American private foundation

The Schmidt Family Foundation is a private foundation created in 2006 by Eric Schmidt, the executive chairman of Google, and his wife Wendy Schmidt, to address issues pertaining to sustainability and the responsible use of natural resources.

== History and assets ==

The foundation was established in 2006 by Eric and Wendy Schmidt, with assets valued at over $1 billion, which included $307 million in Google Class A stock.

== Focus area ==

The foundation is focused on the application of new knowledge and innovation and advancement original research in science, energy, and biosphere sustainability, often in collaboration with other organizations. Its initial specific focus areas are environmental preservation and education.

== Programs and grants ==

Since 2006, the Foundation has made grants to organizations, including the Energy Foundation, the California Academy of Sciences, the Regeneration Project, the Columbia Center for Children’s Environmental Health, Green for All, Grist magazine, the Center for Investigative Reporting, the Environmental Media Association, and the Precourt Institute for Energy at Stanford University.

Between 2006 and 2011, it made a five-year grant of $1 million per year to the Natural Resources Defense Council.

It has supported several Schmidt family projects. In 2010, it made a $1 million grant to the Marine Science and Technology Foundation, a private operating foundation founded in 2010 by Eric Schmidt.

The 11th Hour Project was founded by Wendy Schmidt in 2005, and operates as part of the foundation. It works to raise awareness about climate change and renewable energy sources, and operates as part of the foundation. The project awards various grants and helped distribute the documentary film An Inconvenient Truth. It also provided initial operating budget for the nonprofit news organization Climate Central.

ReMain Nantucket, formed in 2007, is a wholly owned subsidiary of the foundation, dedicated to the economic, social, and environmental vitality of downtown Nantucket, Massachusetts.

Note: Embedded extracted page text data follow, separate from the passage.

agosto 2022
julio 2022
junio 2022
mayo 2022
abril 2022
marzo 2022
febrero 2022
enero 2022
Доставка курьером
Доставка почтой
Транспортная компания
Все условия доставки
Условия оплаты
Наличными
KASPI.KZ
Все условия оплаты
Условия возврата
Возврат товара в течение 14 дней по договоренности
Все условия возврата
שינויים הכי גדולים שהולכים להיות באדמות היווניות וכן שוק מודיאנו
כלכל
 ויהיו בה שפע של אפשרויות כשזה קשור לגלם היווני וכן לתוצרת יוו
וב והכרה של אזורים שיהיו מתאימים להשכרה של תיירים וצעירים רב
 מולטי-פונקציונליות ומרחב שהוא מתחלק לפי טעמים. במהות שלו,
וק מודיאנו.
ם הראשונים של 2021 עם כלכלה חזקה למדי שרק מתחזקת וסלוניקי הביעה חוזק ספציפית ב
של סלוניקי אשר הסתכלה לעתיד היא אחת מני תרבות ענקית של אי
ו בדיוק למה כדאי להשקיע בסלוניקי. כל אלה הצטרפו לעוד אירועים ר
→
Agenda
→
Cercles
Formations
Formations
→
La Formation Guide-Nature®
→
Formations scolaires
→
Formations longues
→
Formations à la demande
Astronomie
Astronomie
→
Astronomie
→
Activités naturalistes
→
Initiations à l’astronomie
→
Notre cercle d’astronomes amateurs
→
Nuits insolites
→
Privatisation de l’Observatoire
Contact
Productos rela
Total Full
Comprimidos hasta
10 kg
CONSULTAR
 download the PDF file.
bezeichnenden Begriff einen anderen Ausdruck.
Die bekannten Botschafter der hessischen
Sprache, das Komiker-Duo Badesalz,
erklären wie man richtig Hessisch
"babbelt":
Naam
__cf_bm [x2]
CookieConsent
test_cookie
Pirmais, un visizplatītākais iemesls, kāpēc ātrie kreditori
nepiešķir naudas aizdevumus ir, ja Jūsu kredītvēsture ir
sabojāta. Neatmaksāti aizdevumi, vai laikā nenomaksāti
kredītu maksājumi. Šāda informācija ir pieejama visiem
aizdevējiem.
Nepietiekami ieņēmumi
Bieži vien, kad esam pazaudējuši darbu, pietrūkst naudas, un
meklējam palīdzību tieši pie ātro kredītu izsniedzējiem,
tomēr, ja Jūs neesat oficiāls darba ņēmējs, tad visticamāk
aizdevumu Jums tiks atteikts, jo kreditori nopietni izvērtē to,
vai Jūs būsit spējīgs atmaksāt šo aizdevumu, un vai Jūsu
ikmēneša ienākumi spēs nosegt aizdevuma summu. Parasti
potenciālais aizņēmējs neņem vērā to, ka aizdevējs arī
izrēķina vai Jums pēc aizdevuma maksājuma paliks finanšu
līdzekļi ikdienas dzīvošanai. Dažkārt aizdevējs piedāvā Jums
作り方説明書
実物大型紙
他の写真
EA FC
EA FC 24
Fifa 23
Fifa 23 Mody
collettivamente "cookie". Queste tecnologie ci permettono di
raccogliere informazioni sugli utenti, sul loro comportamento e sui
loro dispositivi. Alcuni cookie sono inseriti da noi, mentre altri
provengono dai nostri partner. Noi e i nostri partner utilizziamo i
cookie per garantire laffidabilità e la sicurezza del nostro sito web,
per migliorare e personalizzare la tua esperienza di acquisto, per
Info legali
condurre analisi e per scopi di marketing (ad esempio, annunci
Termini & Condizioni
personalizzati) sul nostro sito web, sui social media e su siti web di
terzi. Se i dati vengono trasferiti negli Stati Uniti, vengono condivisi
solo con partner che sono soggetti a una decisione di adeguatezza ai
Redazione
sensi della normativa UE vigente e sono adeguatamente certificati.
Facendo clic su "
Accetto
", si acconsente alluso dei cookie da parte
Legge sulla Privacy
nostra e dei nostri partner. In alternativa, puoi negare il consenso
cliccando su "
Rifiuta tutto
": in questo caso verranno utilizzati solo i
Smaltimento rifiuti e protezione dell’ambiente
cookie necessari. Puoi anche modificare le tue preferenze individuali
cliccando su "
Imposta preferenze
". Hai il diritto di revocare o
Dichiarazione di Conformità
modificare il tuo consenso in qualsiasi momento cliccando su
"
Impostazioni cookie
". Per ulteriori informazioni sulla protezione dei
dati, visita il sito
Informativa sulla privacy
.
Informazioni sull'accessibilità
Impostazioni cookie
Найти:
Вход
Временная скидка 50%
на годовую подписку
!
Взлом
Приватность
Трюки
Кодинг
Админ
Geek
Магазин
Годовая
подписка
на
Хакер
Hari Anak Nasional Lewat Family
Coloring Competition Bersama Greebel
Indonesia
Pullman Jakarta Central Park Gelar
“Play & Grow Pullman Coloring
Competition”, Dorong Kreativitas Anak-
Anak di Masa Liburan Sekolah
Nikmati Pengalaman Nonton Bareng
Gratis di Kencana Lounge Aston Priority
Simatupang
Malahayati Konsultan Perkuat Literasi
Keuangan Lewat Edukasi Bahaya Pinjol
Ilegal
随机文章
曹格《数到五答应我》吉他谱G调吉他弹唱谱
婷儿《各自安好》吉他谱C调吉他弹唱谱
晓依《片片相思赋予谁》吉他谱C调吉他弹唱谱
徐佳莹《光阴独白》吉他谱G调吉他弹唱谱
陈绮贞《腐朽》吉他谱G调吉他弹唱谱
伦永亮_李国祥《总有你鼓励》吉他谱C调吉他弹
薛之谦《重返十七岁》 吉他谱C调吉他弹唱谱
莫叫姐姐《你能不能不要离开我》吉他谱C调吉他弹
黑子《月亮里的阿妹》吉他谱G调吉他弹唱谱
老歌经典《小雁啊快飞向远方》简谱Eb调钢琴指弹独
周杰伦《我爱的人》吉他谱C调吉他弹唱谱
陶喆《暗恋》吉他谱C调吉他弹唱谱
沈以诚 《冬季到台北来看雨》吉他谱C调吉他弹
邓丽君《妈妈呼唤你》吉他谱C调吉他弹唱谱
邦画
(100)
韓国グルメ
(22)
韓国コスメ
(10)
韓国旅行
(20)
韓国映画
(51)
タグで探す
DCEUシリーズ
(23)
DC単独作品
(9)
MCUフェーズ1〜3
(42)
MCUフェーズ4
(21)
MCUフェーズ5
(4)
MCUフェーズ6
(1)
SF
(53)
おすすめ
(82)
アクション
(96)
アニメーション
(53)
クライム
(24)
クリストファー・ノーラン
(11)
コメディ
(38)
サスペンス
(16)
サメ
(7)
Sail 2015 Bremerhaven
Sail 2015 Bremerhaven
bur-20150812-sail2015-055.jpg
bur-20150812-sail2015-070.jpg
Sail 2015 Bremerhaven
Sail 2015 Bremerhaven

The Schmidt Ocean Institute founded in 2009, is a separate private foundation established by Eric and Wendy Schmidt, that has received grants from the Schmidt Family Foundation for acquiring and operating the Institute’s oceanographic research vessels, including the Falkor.

The Foundation has provided support for the Wendy Schmidt Oil Cleanup X Challenge. a challenge award offered by the X Prize Foundation for efficient capturing of crude oil from ocean water, inspired by the Deepwater Horizon oil spill. It was announced in July 2010, and $1.3 million in prizes, were awarded in October 2011. It also supports the $1.5 million Wendy Schmidt Ocean Health X Prize for work on ocean acidification.

In March 2013, the Foundation and the Ellen MacArthur Foundation launched the Schmidt-MacArthur Fellowship, a global fellowship program for developing the skills and innovative mindset needed for the circular economy.

In 2020, Sophie Schmidt, daughter of Eric Schmidt and Wendy Schmidt, stated that Rest of World, a nonprofit news organization, has received 6 million dollars from her family trust. She also indicated that she would spend $60 million on Rest of World over the next decade to fund its operations. Rest of World is an American nonprofit publication that covers technology stories from outside Western countries. It was launched in 2020 by Sophie Schmidt.

In 2024, the Foundation provided a founding investment to its former chief innovation officer Tom Kalil for the founding of Renaissance Philanthropy, a new organization dedicated to increasing philanthropic funding for science and technology.